§ About this task: Reproduce all entries word for word.

§ Material supplied:
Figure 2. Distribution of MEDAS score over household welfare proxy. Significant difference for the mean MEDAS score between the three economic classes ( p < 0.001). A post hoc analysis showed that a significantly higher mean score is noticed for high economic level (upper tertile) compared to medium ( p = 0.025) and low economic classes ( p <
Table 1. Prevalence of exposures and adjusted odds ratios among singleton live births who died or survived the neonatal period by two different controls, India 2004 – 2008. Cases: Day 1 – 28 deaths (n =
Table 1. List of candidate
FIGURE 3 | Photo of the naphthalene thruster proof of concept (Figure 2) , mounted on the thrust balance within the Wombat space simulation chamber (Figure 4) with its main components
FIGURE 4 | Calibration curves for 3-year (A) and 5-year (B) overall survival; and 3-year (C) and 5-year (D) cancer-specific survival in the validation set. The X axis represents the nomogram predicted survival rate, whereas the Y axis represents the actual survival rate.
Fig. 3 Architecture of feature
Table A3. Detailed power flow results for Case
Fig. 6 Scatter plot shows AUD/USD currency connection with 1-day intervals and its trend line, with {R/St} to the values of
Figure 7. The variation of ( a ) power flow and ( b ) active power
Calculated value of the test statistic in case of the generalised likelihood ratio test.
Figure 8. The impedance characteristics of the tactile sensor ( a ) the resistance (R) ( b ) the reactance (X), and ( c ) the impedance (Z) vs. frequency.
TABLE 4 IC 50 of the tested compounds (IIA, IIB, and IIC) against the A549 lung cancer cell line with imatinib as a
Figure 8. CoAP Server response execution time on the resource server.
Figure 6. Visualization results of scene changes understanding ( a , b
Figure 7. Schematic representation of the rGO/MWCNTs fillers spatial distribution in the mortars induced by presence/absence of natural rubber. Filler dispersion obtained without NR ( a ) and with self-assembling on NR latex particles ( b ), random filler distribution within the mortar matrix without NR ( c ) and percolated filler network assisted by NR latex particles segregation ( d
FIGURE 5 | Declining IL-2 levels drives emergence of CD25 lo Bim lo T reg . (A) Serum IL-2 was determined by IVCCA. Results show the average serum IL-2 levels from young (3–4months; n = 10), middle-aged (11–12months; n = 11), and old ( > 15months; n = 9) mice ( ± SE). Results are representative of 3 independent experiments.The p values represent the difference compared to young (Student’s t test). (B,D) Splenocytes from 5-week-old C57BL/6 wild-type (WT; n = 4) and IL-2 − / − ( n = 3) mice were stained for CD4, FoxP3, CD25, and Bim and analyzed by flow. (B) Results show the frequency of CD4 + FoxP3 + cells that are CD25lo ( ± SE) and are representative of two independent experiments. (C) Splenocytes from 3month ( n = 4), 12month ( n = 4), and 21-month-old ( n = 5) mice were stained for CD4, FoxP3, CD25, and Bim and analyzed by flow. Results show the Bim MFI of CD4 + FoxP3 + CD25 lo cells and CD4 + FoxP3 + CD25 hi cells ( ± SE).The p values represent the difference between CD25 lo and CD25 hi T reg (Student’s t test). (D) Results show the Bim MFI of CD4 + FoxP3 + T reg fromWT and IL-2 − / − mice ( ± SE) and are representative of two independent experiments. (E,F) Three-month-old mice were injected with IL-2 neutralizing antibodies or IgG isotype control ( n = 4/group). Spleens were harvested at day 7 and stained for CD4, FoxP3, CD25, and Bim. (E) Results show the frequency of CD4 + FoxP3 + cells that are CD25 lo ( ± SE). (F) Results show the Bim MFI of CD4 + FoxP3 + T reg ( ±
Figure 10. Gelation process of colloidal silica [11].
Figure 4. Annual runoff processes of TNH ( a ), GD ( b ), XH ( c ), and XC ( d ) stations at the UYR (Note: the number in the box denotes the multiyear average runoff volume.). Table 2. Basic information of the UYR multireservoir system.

§ Response area:
Figure 2. Distribution of MEDAS score over household welfare proxy. Significant difference for the mean MEDAS score between the three economic classes ( p < 0.001). A post hoc analysis showed that a significantly higher mean score is noticed for high economic level (upper tertile) compared to medium ( p = 0.025) and low economic classes ( p <
Table 1. Prevalence of exposures and adjusted odds ratios among singleton live births who died or survived the neonatal period by two different controls, India 2004 – 2008. Cases: Day 1 – 28 deaths (n =
Table 1. List of candidate
FIGURE 3 | Photo of the naphthalene thruster proof of concept (Figure 2) , mounted on the thrust balance within the Wombat space simulation chamber (Figure 4) with its main components
FIGURE 4 | Calibration curves for 3-year (A) and 5-year (B) overall survival; and 3-year (C) and 5-year (D) cancer-specific survival in the validation set. The X axis represents the nomogram predicted survival rate, whereas the Y axis represents the actual survival rate.
Fig. 3 Architecture of feature
Table A3. Detailed power flow results for Case
Fig. 6 Scatter plot shows AUD/USD currency connection with 1-day intervals and its trend line, with {R/St} to the values of
Figure 7. The variation of ( a ) power flow and ( b ) active power
Calculated value of the test statistic in case of the generalised likelihood ratio test.
Figure 8. The impedance characteristics of the tactile sensor ( a ) the resistance (R) ( b ) the reactance (X), and ( c ) the impedance (Z) vs. frequency.
TABLE 4 IC 50 of the tested compounds (IIA, IIB, and IIC) against the A549 lung cancer cell line with imatinib as a
Figure 8. CoAP Server response execution time on the resource server.
Figure 6. Visualization results of scene changes understanding ( a , b
Figure 7. Schematic representation of the rGO/MWCNTs fillers spatial distribution in the mortars induced by presence/absence of natural rubber. Filler dispersion obtained without NR ( a ) and with self-assembling on NR latex particles ( b ), random filler distribution within the mortar matrix without NR ( c ) and percolated filler network assisted by NR latex particles segregation ( d
FIGURE 5 | Declining IL-2 levels drives emergence of CD25 lo Bim lo T reg . (A) Serum IL-2 was determined by IVCCA. Results show the average serum IL-2 levels from young (3–4months; n = 10), middle-aged (11–12months; n = 11), and old ( > 15months; n = 9) mice ( ± SE). Results are representative of 3 independent experiments.The p values represent the difference compared to young (Student’s t test). (B,D) Splenocytes from 5-week-old C57BL/6 wild-type (WT; n = 4) and IL-2 − / − ( n = 3) mice were stained for CD4, FoxP3, CD25, and Bim and analyzed by flow. (B) Results show the frequency of CD4 + FoxP3 + cells that are CD25lo ( ± SE) and are representative of two independent experiments. (C) Splenocytes from 3month ( n = 4), 12month ( n = 4), and 21-month-old ( n = 5) mice were stained for CD4, FoxP3, CD25, and Bim and analyzed by flow. Results show the Bim MFI of CD4 + FoxP3 + CD25 lo cells and CD4 + FoxP3 + CD25 hi cells ( ± SE).The p values represent the difference between CD25 lo and CD25 hi T reg (Student’s t test). (D) Results show the Bim MFI of CD4 + FoxP3 + T reg fromWT and IL-2 − / − mice ( ± SE) and are representative of two independent experiments. (E,F) Three-month-old mice were injected with IL-2 neutralizing antibodies or IgG isotype control ( n = 4/group). Spleens were harvested at day 7 and stained for CD4, FoxP3, CD25, and Bim. (E) Results show the frequency of CD4 + FoxP3 + cells that are CD25 lo ( ± SE). (F) Results show the Bim MFI of CD4 + FoxP3 + T reg ( ±
Figure 10. Gelation process of colloidal silica [11].
Figure 4. Annual runoff processes of TNH ( a ), GD ( b ), XH ( c ), and XC ( d ) stations at the UYR (Note: the number in the box denotes the multiyear average runoff volume.). Table 2. Basic information of the UYR multireservoir system.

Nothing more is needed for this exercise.